It is not StructuredViewer.update's responsibility to update the expanded state. Te problem is that during the Tree expand or collapse callback from SWT, the expanded/collapsed state of the item has not yet changed. A better name for the event would be treeExpanding/treeCollapsing. The JFace event name is consistent with SWT's TreeListener. Note that the underlying SWT event name constants are SWT.Expand/SWT.Collapse. We have received many PRs and newsgroup questions about this behaviour. We should do something to address it. At a minimum, the specs for the events at both the SWT and JFace level should be clarified. A name change would be better.
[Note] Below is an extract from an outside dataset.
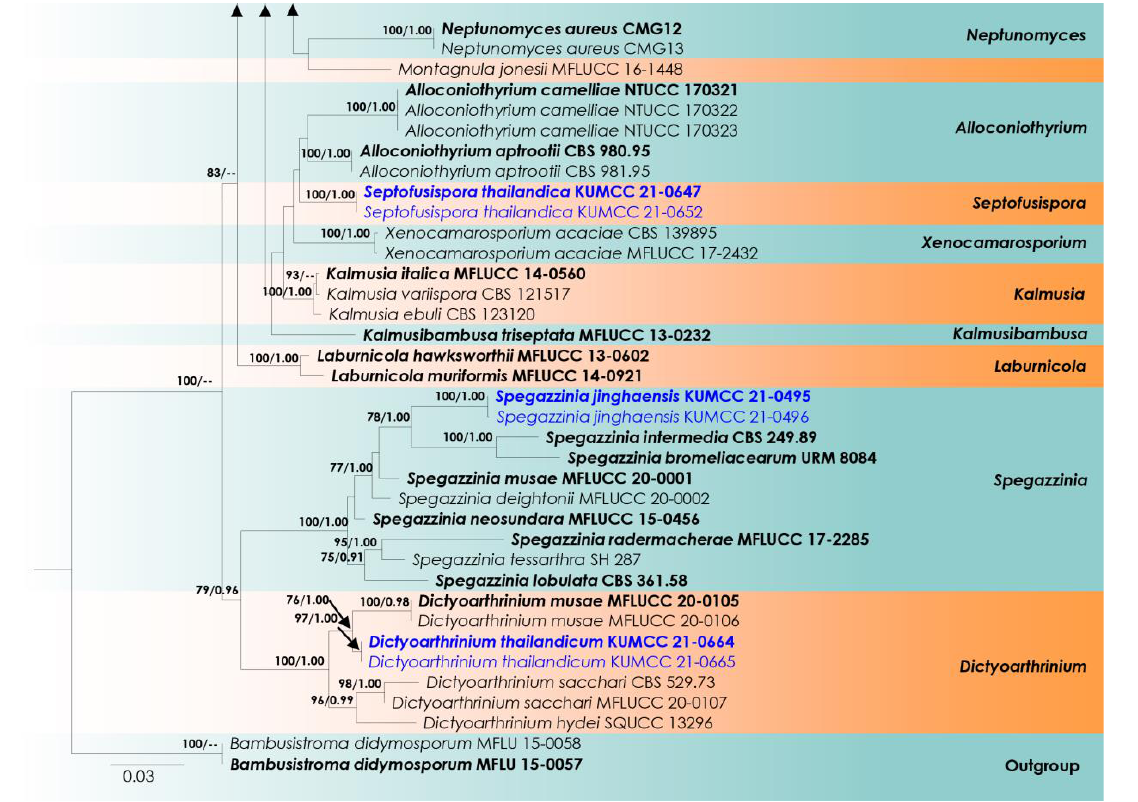
Figure 1. Phylogram generated from ML analysis based on the combined SSU, LSU, ITS, and tef 1- α dataset. Bootstrap support values for ML equal to or higher than 75%, and BYPP equal to or greater than 0.90 are shown above the nodes. The ex-type strains are in bold, and new isolates are in blue. The tree is rooted with Periconia didymospora (MFLU 15-0057 and MFLU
Is there something different that I, as a coder, should be doing? Nick's comment seems to suggest a documentation change, rather than a behavior change.
Correct, this is a spec. problem, not an implementation bug. One workaround is to queue the update using Display.asyncExec so that it gets run after the treeExpanded/treeCollapsed callback returns. For example: public void treeCollapsed(final TreeExpansionEvent event) { final AbstractTreeViewer viewer = event.getTreeViewer(); viewer.getControl().getDisplay().asyncExec( new Runnable() { public void run() { viewer.update(event.getElement(), null); } } ); }
Moving to SWT for comment. Steve, is it the intent that a TreeItem.getExpanded() call during a Collapse event should still return true (and vice versa for Expand)? Are there platform differences here? Can you comment on the suggested workaround above?
This is the intent. I have verified that the behavior is the same on every platform.
ITreeViewerListener's method names could be improved, but that would be a breaking API change. Will add a clarification to the Javadoc.